After the first replication API trigger, the .replication-metadata-store
index is created inside the follower cluster. Any updates or additions to replication jobs or rules are also updated in the index. This enables the plugin to maintain a comprehensive record of replication status and rules across clusters.

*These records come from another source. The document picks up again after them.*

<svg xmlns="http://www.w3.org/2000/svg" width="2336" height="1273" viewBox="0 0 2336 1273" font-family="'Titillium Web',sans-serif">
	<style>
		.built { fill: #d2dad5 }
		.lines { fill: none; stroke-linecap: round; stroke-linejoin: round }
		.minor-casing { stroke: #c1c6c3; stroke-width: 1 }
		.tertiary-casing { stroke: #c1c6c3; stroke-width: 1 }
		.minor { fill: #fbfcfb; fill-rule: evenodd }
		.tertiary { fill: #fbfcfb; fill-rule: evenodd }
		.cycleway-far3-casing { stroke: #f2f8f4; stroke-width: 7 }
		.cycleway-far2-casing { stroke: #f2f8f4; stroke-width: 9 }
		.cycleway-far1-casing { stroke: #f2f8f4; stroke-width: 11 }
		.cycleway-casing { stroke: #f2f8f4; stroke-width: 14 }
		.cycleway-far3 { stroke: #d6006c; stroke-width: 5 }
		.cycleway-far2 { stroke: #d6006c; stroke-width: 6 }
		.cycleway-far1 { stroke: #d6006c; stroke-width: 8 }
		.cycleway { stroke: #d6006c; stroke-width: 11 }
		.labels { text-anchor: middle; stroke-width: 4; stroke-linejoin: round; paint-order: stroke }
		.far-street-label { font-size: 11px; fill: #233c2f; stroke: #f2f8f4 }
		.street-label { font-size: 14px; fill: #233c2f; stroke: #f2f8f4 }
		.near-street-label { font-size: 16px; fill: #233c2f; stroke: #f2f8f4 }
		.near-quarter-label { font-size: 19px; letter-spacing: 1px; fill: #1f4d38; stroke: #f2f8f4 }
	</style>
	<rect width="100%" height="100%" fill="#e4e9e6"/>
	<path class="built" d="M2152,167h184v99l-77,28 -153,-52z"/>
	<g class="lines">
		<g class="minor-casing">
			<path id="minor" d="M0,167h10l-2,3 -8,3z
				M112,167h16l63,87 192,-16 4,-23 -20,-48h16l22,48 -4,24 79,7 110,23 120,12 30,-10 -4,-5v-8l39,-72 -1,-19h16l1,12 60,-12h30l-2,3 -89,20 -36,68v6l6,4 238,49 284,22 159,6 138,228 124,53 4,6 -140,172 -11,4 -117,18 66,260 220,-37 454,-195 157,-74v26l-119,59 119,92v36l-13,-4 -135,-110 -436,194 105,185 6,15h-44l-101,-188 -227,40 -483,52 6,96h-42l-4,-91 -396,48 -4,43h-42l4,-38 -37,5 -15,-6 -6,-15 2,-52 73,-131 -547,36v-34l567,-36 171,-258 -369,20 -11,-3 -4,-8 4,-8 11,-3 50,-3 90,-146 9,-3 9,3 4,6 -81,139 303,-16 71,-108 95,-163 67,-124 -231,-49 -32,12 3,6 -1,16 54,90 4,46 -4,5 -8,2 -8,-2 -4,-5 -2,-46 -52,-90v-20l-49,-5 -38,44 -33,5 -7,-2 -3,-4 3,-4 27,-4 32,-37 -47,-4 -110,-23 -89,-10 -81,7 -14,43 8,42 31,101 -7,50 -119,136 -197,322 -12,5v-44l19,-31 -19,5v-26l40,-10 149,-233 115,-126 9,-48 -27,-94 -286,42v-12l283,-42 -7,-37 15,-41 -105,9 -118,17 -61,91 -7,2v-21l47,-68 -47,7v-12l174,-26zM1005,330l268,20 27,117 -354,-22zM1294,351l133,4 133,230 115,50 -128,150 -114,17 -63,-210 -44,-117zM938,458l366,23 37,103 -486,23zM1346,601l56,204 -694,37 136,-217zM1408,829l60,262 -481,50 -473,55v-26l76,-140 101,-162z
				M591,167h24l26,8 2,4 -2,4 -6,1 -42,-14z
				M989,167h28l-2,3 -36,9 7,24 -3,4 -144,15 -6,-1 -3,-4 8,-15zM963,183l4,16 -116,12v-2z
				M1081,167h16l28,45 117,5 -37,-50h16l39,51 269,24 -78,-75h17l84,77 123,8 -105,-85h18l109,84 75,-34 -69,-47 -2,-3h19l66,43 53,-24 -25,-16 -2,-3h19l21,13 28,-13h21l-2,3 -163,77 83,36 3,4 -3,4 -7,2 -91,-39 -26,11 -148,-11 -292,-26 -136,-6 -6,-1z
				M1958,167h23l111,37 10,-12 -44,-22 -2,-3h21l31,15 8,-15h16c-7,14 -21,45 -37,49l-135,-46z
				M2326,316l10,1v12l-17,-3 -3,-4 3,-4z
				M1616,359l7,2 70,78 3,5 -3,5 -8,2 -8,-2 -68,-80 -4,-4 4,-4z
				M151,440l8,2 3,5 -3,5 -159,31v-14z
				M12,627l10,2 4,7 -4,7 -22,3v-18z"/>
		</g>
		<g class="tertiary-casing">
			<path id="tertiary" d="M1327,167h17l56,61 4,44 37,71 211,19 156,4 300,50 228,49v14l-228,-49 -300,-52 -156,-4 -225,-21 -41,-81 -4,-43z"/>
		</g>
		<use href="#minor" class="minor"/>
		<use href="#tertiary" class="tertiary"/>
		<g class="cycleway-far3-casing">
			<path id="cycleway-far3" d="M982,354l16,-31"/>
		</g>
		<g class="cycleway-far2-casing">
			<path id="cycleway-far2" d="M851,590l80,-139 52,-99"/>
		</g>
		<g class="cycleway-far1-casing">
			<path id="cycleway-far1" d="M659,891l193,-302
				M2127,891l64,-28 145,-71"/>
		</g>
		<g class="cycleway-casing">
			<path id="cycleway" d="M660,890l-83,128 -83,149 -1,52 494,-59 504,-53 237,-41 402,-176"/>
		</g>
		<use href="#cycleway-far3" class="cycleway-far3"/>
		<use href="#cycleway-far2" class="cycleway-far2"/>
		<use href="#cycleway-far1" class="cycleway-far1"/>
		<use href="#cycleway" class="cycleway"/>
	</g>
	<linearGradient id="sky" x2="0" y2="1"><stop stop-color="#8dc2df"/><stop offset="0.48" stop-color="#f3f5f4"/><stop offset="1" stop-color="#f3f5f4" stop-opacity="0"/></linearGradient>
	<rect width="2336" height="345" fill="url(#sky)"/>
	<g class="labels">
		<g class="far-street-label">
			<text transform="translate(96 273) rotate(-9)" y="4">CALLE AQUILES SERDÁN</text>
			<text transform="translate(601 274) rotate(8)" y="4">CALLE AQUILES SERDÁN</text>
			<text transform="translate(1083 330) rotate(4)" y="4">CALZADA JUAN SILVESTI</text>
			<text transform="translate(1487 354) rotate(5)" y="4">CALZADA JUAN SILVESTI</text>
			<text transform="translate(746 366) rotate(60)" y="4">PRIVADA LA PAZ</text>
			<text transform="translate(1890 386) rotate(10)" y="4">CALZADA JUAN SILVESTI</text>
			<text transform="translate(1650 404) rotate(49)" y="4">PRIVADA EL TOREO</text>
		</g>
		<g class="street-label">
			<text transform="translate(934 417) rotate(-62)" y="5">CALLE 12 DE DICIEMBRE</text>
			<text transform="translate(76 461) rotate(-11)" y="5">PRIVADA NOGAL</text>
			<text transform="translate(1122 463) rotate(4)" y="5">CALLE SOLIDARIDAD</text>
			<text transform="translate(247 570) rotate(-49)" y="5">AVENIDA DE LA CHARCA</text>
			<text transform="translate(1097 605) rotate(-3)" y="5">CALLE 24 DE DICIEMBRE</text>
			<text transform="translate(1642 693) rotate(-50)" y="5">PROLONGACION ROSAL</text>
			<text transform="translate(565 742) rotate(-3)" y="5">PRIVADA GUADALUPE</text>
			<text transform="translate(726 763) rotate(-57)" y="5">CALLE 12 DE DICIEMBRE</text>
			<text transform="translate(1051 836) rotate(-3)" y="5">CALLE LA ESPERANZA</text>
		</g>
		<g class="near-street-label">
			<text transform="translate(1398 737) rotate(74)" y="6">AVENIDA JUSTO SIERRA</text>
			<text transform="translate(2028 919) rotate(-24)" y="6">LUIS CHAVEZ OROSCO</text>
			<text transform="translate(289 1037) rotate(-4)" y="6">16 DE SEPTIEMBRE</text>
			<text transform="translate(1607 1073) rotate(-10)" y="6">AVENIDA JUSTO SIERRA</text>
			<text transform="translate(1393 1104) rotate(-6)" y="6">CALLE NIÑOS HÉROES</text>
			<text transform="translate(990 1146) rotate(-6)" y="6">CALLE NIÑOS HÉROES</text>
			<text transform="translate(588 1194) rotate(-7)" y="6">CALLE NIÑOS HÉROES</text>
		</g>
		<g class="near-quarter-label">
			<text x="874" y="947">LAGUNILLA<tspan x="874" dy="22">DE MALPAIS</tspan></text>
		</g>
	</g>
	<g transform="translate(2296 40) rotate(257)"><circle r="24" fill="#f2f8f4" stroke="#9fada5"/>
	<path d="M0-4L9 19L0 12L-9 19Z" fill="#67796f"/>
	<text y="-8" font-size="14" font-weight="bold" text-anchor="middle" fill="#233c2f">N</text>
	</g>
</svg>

.replication-metdata-store
is a hidden index.
Pause and resume replication
You can temporarily pause replication of an index if you need to remediate issues or reduce load on the leader cluster:
curl -XPOST -k -H 'Content-Type: application/json' -u 'admin:<custom-admin-password>' 'https://localhost:9200/_plugins/_replication/follower-01/_pause?pretty' -d '{}'
To confirm that replication is paused, get the status:
curl -XGET -k -u 'admin:<custom-admin-password>' 'https://localhost:9200/_plugins/_replication/follower-01/_status?pretty'
{
"status" : "PAUSED",
"reason" : "User initiated",
"leader_alias" : "my-connection-alias",
"leader_index" : "leader-01",
"follower_index" : "follower-01"
}
When you’re done making changes, resume replication:
curl -XPOST -k -H 'Content-Type: application/json' -u 'admin:<custom-admin-password>' 'https://localhost:9200/_plugins/_replication/follower-01/_resume?pretty' -d '{}'
When replication resumes, the follower index picks up any changes that were made to the leader index while replication was paused.
Note that you can’t resume replication after it’s been paused for more than 12 hours. You must stop replication, delete the follower index, and restart replication of the leader.
Stop replication
When you no longer need to replicate an index, terminate replication from the follower cluster:
curl -XPOST -k -H 'Content-Type: application/json' -u 'admin:<custom-admin-password>' 'https://localhost:9200/_plugins/_replication/follower-01/_stop?pretty' -d '{}'
When you stop replication, the follower index un-follows the leader and becomes a standard index that you can write to. You can’t restart replication after stopping it.
Get the status to confirm that the index is no longer being replicated:
curl -XGET -k -u 'admin:<custom-admin-password>' 'https://localhost:9200/_plugins/_replication/follower-01/_status?pretty'
{
"status" : "REPLICATION NOT IN PROGRESS"
}
You can further confirm that replication is stopped by making modifications to the leader index and confirming they don’t show up on the follower index.